**SUPPLIED DATA:**

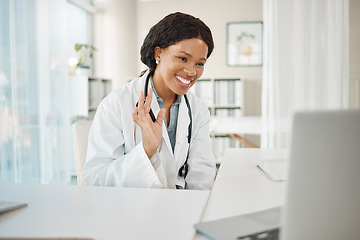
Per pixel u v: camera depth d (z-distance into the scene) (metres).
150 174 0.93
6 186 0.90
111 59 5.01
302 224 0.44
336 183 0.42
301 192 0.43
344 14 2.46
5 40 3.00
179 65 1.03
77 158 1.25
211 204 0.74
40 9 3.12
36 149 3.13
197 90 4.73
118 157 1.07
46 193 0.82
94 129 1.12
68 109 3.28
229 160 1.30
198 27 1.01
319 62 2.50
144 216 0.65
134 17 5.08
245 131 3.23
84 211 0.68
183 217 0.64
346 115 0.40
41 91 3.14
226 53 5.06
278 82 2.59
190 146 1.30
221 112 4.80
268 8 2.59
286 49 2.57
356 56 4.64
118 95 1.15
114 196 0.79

---

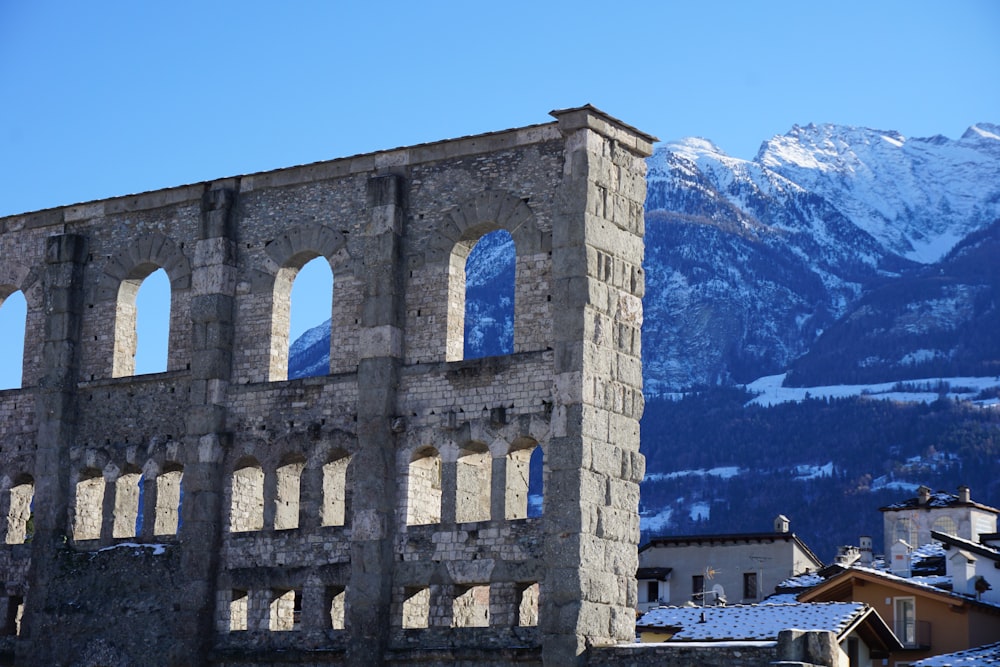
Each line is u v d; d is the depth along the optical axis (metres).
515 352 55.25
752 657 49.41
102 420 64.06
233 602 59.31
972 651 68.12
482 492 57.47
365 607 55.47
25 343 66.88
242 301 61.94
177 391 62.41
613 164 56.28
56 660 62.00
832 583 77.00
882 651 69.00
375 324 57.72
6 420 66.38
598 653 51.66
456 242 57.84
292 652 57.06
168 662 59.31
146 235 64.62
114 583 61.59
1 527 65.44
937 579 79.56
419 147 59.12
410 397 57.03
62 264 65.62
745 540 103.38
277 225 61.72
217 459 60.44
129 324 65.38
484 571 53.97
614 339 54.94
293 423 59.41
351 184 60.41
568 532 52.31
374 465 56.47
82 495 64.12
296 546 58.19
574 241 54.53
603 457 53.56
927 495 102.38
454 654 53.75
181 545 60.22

**TASK TO COMPLETE:**
Given the data above, transcribe exactly the lines from the one containing "25 343 66.88" down to the one containing "181 545 60.22", and no others.

**COMPLETED TASK:**
25 343 66.88
242 301 61.94
177 391 62.41
613 164 56.28
56 660 62.00
832 583 77.00
882 651 69.00
375 324 57.72
6 420 66.38
598 653 51.66
456 242 57.84
292 652 57.06
168 662 59.31
146 235 64.62
114 583 61.59
1 527 65.44
937 579 79.56
419 147 59.12
410 397 57.03
62 264 65.62
745 540 103.38
277 225 61.72
217 459 60.44
129 324 65.38
484 571 53.97
614 339 54.94
293 423 59.41
351 184 60.41
568 532 52.31
374 465 56.47
82 495 64.12
296 546 58.19
574 241 54.53
603 457 53.56
927 495 102.38
454 654 53.75
181 545 60.22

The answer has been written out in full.